Exercise brief: Could you print exactly the lines of the listing below, starting at the line that has "Page 14 of 14" and ending at the line that has "rapid publication on acceptance", and only those lines?

Start of Material supplied

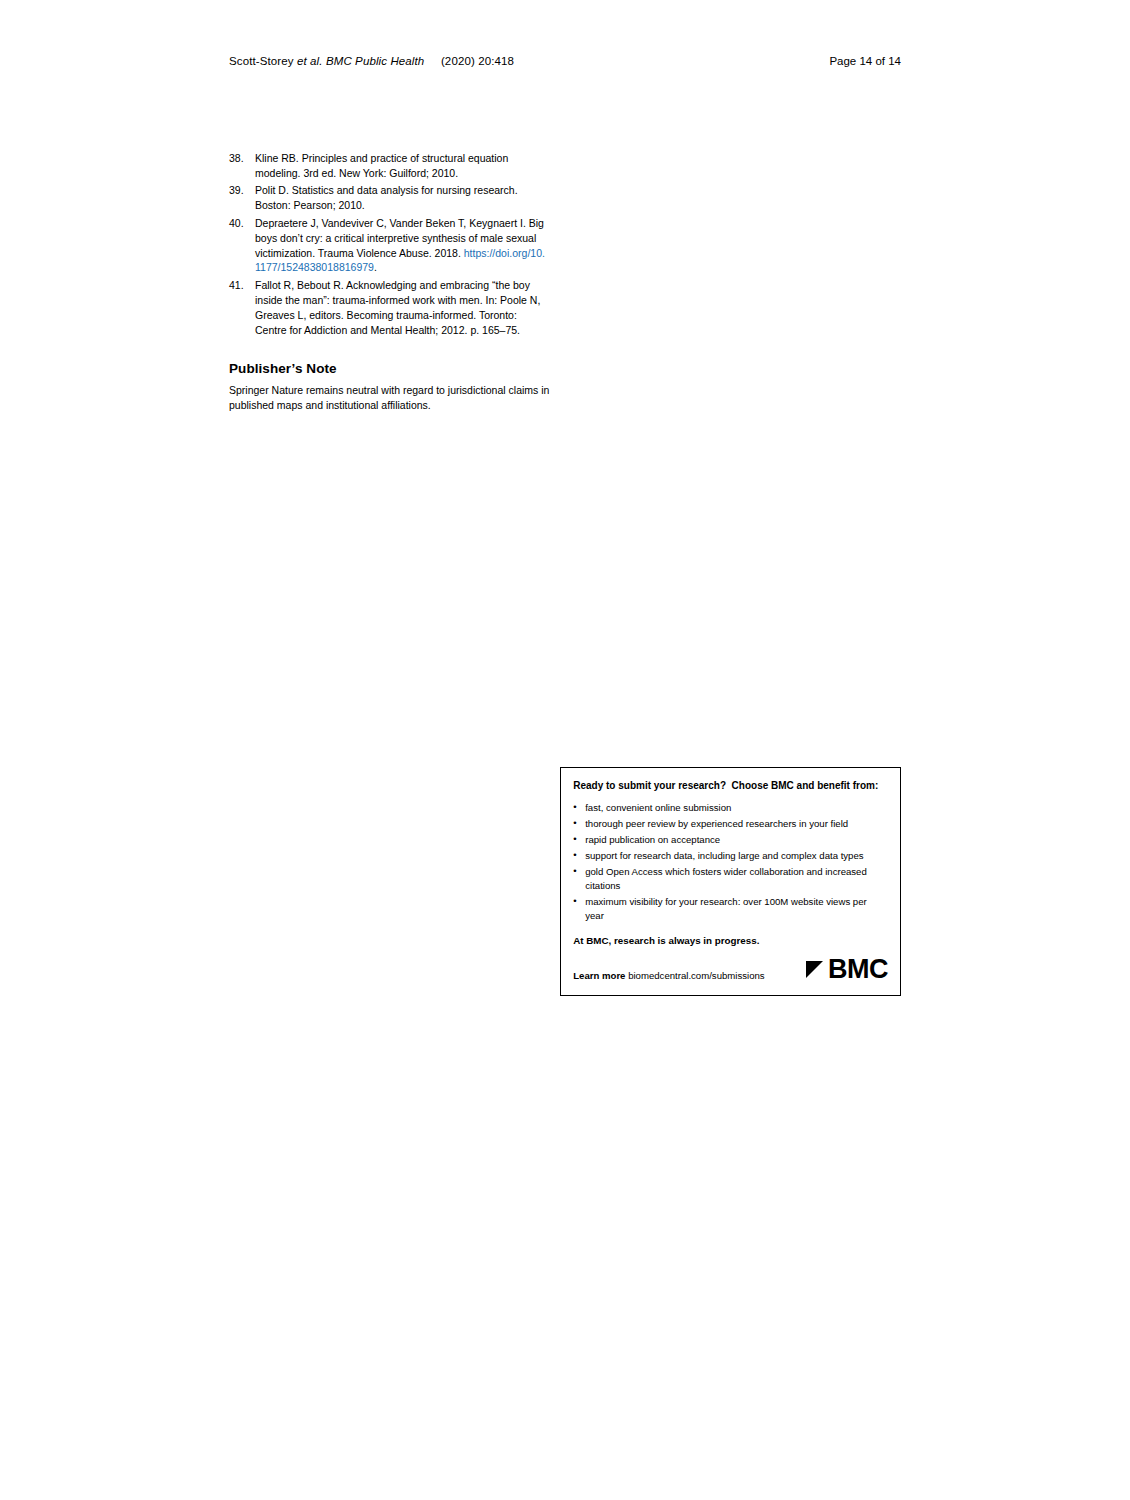Scott-Storey et al. BMC Public Health (2020) 20:418
Page 14 of 14
38. Kline RB. Principles and practice of structural equation modeling. 3rd ed. New York: Guilford; 2010.
39. Polit D. Statistics and data analysis for nursing research. Boston: Pearson; 2010.
40. Depraetere J, Vandeviver C, Vander Beken T, Keygnaert I. Big boys don’t cry: a critical interpretive synthesis of male sexual victimization. Trauma Violence Abuse. 2018. https://doi.org/10.1177/1524838018816979.
41. Fallot R, Bebout R. Acknowledging and embracing “the boy inside the man”: trauma-informed work with men. In: Poole N, Greaves L, editors. Becoming trauma-informed. Toronto: Centre for Addiction and Mental Health; 2012. p. 165–75.
Publisher’s Note
Springer Nature remains neutral with regard to jurisdictional claims in published maps and institutional affiliations.
Ready to submit your research? Choose BMC and benefit from:
fast, convenient online submission
thorough peer review by experienced researchers in your field
rapid publication on acceptance
support for research data, including large and complex data types
gold Open Access which fosters wider collaboration and increased citations
maximum visibility for your research: over 100M website views per year
At BMC, research is always in progress.
Learn more biomedcentral.com/submissions
BMC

End of Material supplied

Task answer:
Page 14 of 14
38. Kline RB. Principles and practice of structural equation modeling. 3rd ed. New York: Guilford; 2010.
39. Polit D. Statistics and data analysis for nursing research. Boston: Pearson; 2010.
40. Depraetere J, Vandeviver C, Vander Beken T, Keygnaert I. Big boys don’t cry: a critical interpretive synthesis of male sexual victimization. Trauma Violence Abuse. 2018. https://doi.org/10.1177/1524838018816979.
41. Fallot R, Bebout R. Acknowledging and embracing “the boy inside the man”: trauma-informed work with men. In: Poole N, Greaves L, editors. Becoming trauma-informed. Toronto: Centre for Addiction and Mental Health; 2012. p. 165–75.
Publisher’s Note
Springer Nature remains neutral with regard to jurisdictional claims in published maps and institutional affiliations.
Ready to submit your research? Choose BMC and benefit from:
fast, convenient online submission
thorough peer review by experienced researchers in your field
rapid publication on acceptance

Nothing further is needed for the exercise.